§ **Instructions to follow**
All lines in the entries below that hold "Mark" make up the answer.

§ **Data supplied**
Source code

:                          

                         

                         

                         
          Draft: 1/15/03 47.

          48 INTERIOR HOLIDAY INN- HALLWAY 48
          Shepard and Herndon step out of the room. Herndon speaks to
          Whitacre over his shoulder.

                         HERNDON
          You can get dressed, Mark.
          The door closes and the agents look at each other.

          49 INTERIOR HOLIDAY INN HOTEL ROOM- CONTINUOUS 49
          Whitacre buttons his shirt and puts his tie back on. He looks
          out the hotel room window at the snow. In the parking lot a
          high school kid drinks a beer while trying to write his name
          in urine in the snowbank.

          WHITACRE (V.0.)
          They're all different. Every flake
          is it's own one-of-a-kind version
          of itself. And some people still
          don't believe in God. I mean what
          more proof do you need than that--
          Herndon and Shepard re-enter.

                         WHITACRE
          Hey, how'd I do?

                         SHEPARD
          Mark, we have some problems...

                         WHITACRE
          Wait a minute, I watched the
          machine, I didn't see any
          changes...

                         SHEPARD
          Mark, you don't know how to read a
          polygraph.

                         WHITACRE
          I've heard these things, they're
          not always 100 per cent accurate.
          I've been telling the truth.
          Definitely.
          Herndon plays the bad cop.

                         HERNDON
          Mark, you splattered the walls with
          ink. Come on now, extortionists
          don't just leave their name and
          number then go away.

§ **Task solution**
          You can get dressed, Mark.
          Mark, we have some problems...
          Mark, you don't know how to read a
          Mark, you splattered the walls with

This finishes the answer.